The Housing Corporation is to re-examine its powers to force associations to merge or transfer.

The move is part of the fall-out from the ODPM’s end-to-end review of the regulator and comes a week after the Court of Appeal decided to allow a judicial review of the forced merger of Clays Lane Housing Co-operative and the Peabody Trust (HT 30 July, page 8).

Housing Corporation chief executive Jon Rouse said: “Following the end-to-end review, we’re having a full review of the powers available to us as regulator.

“This includes the powers we have to force associations to merge or transfer their assets.”

Rouse declined to comment on the specifics of the Clays Lane case and maintained there was no link between it and the corporation’s review of merger powers. “It’s not directly related to that – we’d be doing it anyway.”

The ODPM’s end-to-end review, published on 1 July, did not reach a conclusion on the corporation’s regulatory powers, despite specifically asking whether current powers were “appropriate and proportionate”.

The review’s action plan called on the corporation, the ODPM and the Treasury to “review statutory and non-statutory powers available to the corporation” by June 2005.

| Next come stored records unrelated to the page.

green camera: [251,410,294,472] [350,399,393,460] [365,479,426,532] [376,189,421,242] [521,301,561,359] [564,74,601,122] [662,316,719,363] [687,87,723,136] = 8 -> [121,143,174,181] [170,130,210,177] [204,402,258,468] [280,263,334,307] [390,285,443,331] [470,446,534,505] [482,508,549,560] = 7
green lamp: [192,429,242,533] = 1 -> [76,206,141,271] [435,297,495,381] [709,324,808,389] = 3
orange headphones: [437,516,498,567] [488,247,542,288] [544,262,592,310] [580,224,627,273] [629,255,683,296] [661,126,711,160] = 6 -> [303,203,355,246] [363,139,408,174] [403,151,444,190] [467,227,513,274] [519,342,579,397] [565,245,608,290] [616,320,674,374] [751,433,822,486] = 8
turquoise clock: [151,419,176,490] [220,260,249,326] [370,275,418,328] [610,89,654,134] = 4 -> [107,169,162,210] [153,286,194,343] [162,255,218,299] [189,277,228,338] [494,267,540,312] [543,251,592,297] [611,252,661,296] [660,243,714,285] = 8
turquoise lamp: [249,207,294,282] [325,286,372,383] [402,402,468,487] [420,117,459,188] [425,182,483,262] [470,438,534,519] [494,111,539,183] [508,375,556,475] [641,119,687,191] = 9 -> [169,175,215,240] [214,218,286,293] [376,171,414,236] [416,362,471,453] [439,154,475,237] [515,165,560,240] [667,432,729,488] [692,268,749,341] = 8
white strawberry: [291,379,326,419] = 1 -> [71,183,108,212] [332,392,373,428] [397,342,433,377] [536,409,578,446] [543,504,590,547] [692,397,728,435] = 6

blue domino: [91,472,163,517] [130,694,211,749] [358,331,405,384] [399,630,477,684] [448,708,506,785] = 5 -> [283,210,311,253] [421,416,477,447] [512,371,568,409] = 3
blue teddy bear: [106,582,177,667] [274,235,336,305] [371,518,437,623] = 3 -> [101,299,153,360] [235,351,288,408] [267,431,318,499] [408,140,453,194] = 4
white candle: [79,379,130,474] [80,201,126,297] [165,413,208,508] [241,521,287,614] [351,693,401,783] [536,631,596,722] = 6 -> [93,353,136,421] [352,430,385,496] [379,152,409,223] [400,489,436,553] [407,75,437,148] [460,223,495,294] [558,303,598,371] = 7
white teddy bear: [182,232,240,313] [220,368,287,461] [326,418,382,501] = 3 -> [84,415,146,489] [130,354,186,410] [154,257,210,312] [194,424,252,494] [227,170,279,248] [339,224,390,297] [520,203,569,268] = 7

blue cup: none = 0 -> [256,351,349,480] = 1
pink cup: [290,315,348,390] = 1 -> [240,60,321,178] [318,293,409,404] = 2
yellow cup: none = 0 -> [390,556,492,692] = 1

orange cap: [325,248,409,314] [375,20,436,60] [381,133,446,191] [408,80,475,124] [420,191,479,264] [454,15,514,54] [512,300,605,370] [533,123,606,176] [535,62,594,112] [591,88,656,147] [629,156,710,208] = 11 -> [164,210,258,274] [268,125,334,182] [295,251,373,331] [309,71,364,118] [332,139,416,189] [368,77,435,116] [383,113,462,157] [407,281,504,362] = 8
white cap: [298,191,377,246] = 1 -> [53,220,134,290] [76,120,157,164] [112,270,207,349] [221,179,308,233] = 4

However, until this week, the corporation had been focusing on new powers for “light” intervention in associations, not on reassessment of its merger powers.

Forcing a registered social landlord to transfer assets to another, more successful association is a common corporation solution for failing RSLs, with Redland the latest example (HT 30 July, page 13).

Jim Coulter, chief executive of the National Housing Federation, said: “We are concerned that the corporation might use the opportunity of the review to take on broader-based powers to force change of assets at associations, and we would need to be consulted.”

Last Wednesday’s decision by Lord Justices Auld and Jacob to grant Clays Lane leave to pursue a judicial review means the corporation will be in court in December. The decision is the latest move in a lengthy saga, following a statutory inquiry into the association in 2000 that found serious mismanagement.

The corporation decided to force Clays Lane to transfer to the Peabody Trust in March 2002, against the wishes of the former.

Clays Lane, which maintains it has now recovered from its problems, wants instead to merge with Scottish co-op Tenants First.

The judicial review will be the first real test of the corporation’s powers to force mergers and will assess whether it acted properly.